Indepth interviews with 244 female suicide attempters and their associates in Northern China: Understanding the process and causes of the attempt
Li, x., Phillips, M.R., & Cohen, A.
Background: Attempted suicide, a deliberate self-directed behavior situated within the unique social world of an individual, is a major risk factor for suicide. Efforts aimed at addressing female suicide must be based on understanding their perceived causes and the meaning of this behavior. Aims: This study describes the perceived causes of suicidal behaviors to determine preventive measures of female suicide in China.
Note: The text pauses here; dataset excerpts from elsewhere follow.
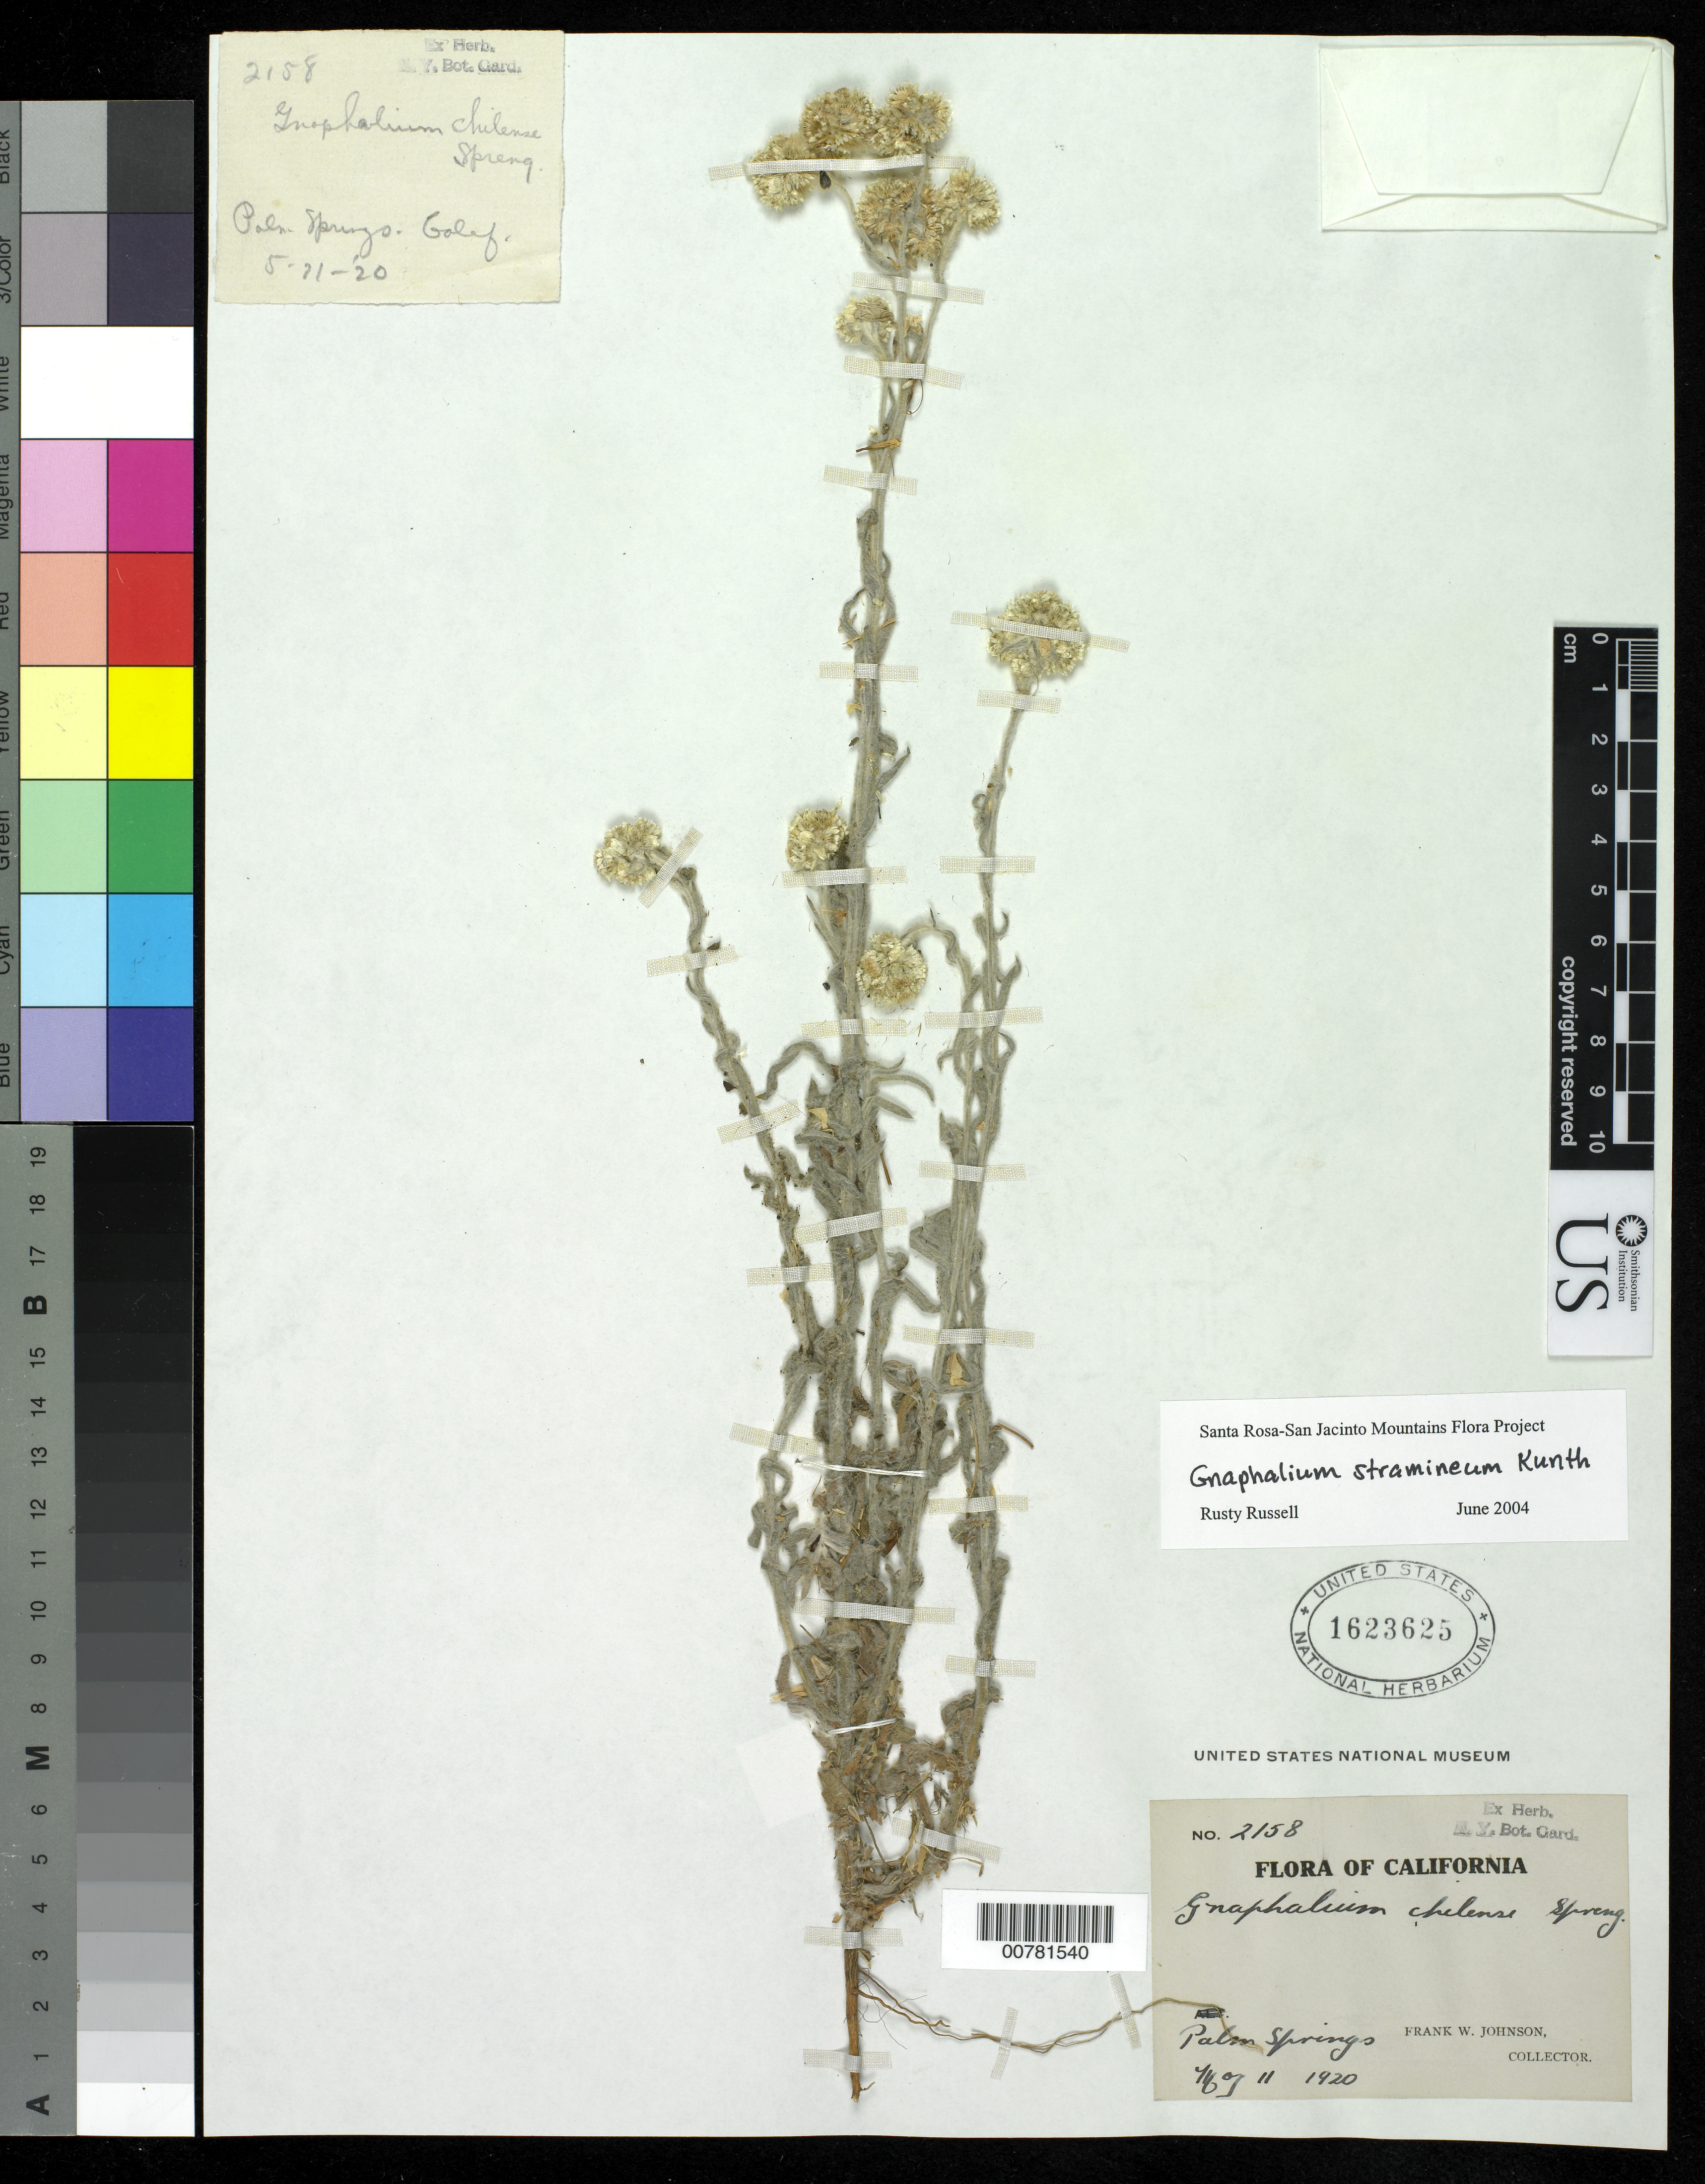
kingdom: Plantae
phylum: Tracheophyta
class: Magnoliopsida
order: Asterales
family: Asteraceae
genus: Pseudognaphalium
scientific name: Pseudognaphalium stramineum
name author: (Kunth) Anderb.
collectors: F. W. Johnson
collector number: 2158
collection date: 1920-11-14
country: United States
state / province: California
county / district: Riverside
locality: Palm Springs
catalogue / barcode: US 1623625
Methods: An in-depth interview about the process and causes of suicidal behavior as well as a detailed structured and a standardized diagnostic interview were administered to 244 female attempters treated at general hospitals and, separately, to their relatives. Results: The perceived three most frequent causes of the attempts were interpersonal conflict (87%), psychological problems (33%), and conflict between others that affected the subject (27%). On average 2.2 causes were identified for each case. The identification in the in-depth interviews of psychological problems as a cause of the attempt was concordant with the results of the independent psychiatric exam identifying a current DSM-IV mental disorder in 38% of cases (Kappa = 0.64). Conclusions: Preventive measures of improving interpersonal and problem-solving skills should be developed and assessed for addressing female suicide in China besides expansion of psychiatric services.